6. Branding dan Persepsi Konsumen
Kemasan kertas menyampaikan rasa kualitas, keaslian, dan tanggung jawab terhadap lingkungan. Banyak konsumen menganggap produk kemasan kertas lebih premium atau dibuat secara etis, terutama jika dibandingkan dengan alternatif plastik. Misalnya, kemasan kertas sering kali disejajarkan dengan merek organik, alami, dan artisanal, sehingga menjadikannya pilihan strategis bagi bisnis di sektor ini.
7. Inovasi dan Kemajuan Teknologi
Perkembangan teknologi baru telah meningkatkan kinerja kemasan kertas. Misalnya, inovasi pada lapisan kedap air dan kelembapan memungkinkan kemasan kertas digunakan untuk lebih banyak produk, termasuk makanan dan minuman. Kemajuan ini memastikan bahwa kemasan kertas tidak hanya ramah lingkungan namun juga fungsional dan tahan lama, sehingga memenuhi kebutuhan praktis konsumen modern.
8. Mengurangi Jejak Karbon
Produksi kemasan kertas umumnya menghasilkan jejak karbon yang lebih rendah dibandingkan produksi plastik, terutama jika kertas tersebut bersumber dari hutan yang dikelola secara lestari. Hal ini berkontribusi terhadap meningkatnya daya tarik kemasan kertas sebagai alternatif bagi bisnis yang bertujuan mengurangi dampak lingkungan dan memenuhi tujuan pengurangan karbon.

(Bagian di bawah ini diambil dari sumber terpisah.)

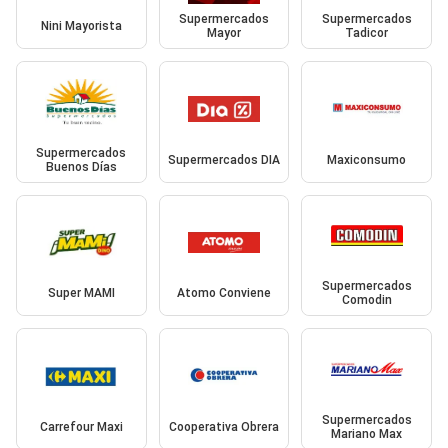
Supermercados
Supermercados
Nini Mayorista
Mayor
Tadicor
Supermercados
Supermercados DIA
Maxiconsumo
Buenos Días
Supermercados
Super MAMI
Atomo Conviene
Comodin
Supermercados
Carrefour Maxi
Cooperativa Obrera
Mariano Max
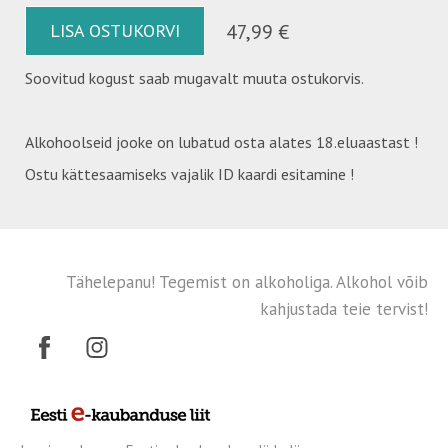
LISA OSTUKORVI
47,99 €
Soovitud kogust saab mugavalt muuta ostukorvis.
Alkohoolseid jooke on lubatud osta alates 18.eluaastast !
Ostu kättesaamiseks vajalik ID kaardi esitamine !
Tähelepanu! Tegemist on alkoholiga. Alkohol võib
kahjustada teie tervist!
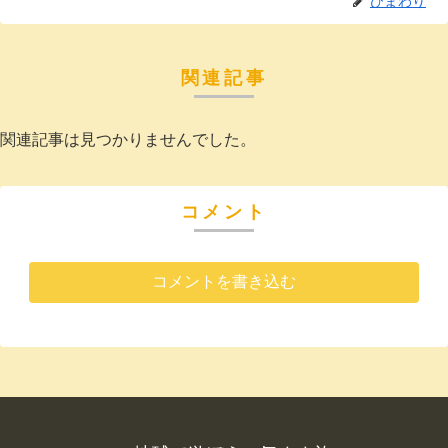
ひまわり
関連記事
関連記事は見つかりませんでした。
コメント
コメントを書き込む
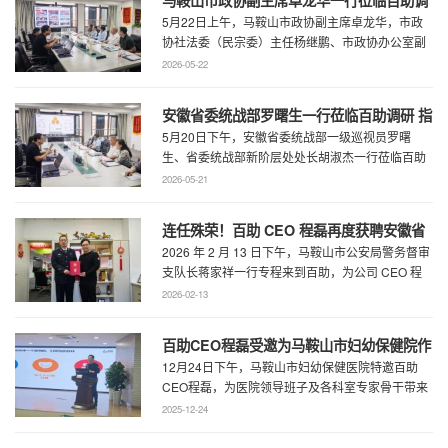
5月22日上午，马鞍山市政协副主席卓龙华，市政
研指导工作
协社法委（民宗委）主任杨继鹏、市政协办公室副
主任何慧、市政协专委会综合五科副科长 ...
2026-05-22
安徽省委统战部罗曙生一行莅临百助调研 指
5月20日下午，安徽省委统战部一级巡视员罗曙
导新阶层人士工作
生、省委统战部新阶层处处长胡淑杰一行莅临百助
走访调研，马鞍山市委统战部副部长王林陪 ...
2026-05-21
连任殊荣！百助 CEO 程磊再度获聘安徽省
2026 年 2 月 13 日下午，马鞍山市公安局警务督审
公安厅党风政风警风监督员
支队长蒋家祥一行专程来到百助，为公司 CEO 程
磊现场颁发安徽省公安厅党风 ...
2026-02-13
百助CEO程磊受邀为马鞍山市妇幼保健院作
12月24日下午，马鞍山市妇幼保健医院特邀百助
专题演讲 共绘“超越医疗”发展新蓝图
CEO程磊，为医院领导班子及各科室专家骨干带来
了一场题为《预见趋势，定义未来——为 ...
2025-12-24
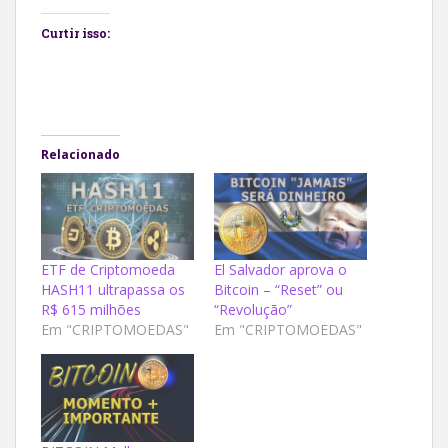
Curtir isso:
Relacionado
ETF de Criptomoeda
El Salvador aprova o
HASH11 ultrapassa os
Bitcoin – “Reset” ou
R$ 615 milhões
“Revolução”
Em "CRIPTOMOEDAS"
Em "CRIPTOMOEDAS"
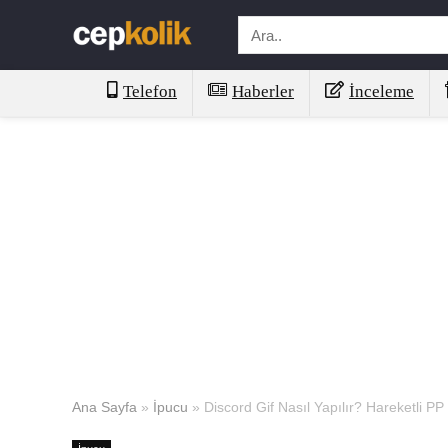
Telefon
Haberler
İnceleme
Ana Sayfa
»
İpucu
»
Discord Gif Nasıl Yapılır? Hareketli P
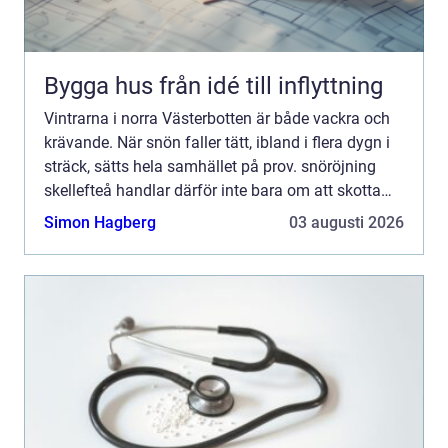
Bygga hus från idé till inflyttning
Vintrarna i norra Västerbotten är både vackra och
krävande. När snön faller tätt, ibland i flera dygn i
sträck, sätts hela samhället på prov. snöröjning
skellefteå handlar därför inte bara om att skotta
uppfarter och sanda trottoarer. Det är en fråga...
Simon Hagberg
03 augusti 2026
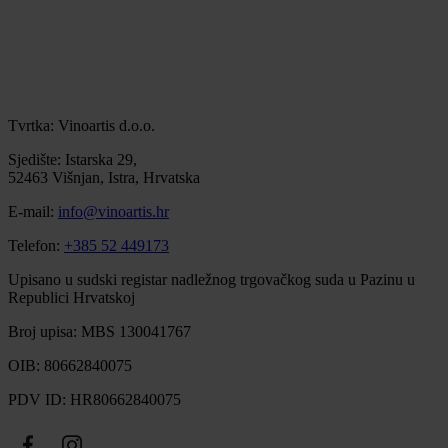
Tvrtka: Vinoartis d.o.o.
Sjedište: Istarska 29,
52463 Višnjan, Istra, Hrvatska
E-mail:
info@vinoartis.hr
Telefon:
+385 52 449173
Upisano u sudski registar nadležnog trgovačkog suda u Pazinu u
Republici Hrvatskoj
Broj upisa: MBS 130041767
OIB: 80662840075
PDV ID: HR80662840075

9. Pertimbangan Kesehatan dan Keselamatan
Konsumen kini semakin sadar akan potensi risiko yang terkait dengan jenis plastik tertentu, terutama pada industri makanan dan minuman. Kemasan kertas, terutama jika sudah tersertifikasi aman untuk pangan, dianggap sebagai pilihan yang lebih sehat dan aman. Selain itu, tidak adanya bahan kimia seperti BPA (Bisphenol A) yang ditemukan pada beberapa kemasan plastik menambah daya tarik kertas, terutama untuk kemasan makanan dan minuman.

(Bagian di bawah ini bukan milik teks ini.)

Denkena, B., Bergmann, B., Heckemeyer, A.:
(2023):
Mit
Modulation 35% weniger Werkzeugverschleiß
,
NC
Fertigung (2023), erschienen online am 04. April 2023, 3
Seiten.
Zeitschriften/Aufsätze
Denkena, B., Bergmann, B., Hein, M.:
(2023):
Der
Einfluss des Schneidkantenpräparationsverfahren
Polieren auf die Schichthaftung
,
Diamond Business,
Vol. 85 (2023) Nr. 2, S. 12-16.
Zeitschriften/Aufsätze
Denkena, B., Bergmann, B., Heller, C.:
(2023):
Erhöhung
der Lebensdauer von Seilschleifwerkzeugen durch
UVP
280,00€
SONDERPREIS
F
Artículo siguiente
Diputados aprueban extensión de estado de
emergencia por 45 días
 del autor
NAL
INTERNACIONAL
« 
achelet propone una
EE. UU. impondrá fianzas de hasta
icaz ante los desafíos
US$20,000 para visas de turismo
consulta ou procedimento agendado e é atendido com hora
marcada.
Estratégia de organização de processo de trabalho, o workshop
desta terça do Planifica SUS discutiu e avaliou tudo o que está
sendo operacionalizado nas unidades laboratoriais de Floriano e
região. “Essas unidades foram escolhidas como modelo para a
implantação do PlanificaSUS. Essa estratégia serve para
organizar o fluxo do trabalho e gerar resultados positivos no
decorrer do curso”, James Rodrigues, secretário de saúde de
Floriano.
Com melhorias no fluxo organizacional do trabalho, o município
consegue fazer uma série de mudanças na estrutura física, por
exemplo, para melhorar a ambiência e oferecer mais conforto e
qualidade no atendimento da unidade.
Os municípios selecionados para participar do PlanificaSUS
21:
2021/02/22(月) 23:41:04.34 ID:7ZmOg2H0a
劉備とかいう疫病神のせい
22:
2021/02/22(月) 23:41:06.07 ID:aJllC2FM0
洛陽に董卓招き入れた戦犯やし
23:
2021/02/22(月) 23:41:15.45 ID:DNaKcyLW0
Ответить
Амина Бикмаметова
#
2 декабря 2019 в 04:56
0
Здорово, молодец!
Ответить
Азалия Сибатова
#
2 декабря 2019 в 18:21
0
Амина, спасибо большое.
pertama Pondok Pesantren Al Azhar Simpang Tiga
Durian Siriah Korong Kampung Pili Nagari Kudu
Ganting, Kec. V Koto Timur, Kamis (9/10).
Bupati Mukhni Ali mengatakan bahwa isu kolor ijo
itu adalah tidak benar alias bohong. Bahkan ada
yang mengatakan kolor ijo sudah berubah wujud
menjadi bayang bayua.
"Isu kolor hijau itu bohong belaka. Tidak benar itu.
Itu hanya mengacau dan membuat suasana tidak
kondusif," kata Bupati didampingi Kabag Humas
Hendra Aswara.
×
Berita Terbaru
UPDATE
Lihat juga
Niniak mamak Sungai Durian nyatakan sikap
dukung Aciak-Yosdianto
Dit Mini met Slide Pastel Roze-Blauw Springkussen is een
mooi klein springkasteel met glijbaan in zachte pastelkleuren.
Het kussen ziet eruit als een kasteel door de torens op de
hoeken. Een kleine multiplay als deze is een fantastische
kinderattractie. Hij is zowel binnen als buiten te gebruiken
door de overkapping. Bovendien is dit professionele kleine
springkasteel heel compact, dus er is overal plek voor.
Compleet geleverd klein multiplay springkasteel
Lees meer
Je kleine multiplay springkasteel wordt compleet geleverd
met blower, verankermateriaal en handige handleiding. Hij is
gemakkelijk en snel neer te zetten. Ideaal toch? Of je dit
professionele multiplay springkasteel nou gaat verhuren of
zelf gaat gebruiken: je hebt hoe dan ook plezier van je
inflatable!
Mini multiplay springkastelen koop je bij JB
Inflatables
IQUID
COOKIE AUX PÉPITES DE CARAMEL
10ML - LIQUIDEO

10. Edukasi dan Kesadaran Konsumen
Dengan meningkatnya kesadaran mengenai dampak berbahaya sampah plastik, konsumen menjadi lebih teredukasi mengenai manfaat lingkungan dari memilih produk dengan kemasan kertas. Banyak perusahaan kini menggunakan kemasan sebagai peluang untuk mendidik pelanggan tentang pentingnya keberlanjutan, yang selanjutnya mendorong popularitas kertas sebagai bahan pilihan.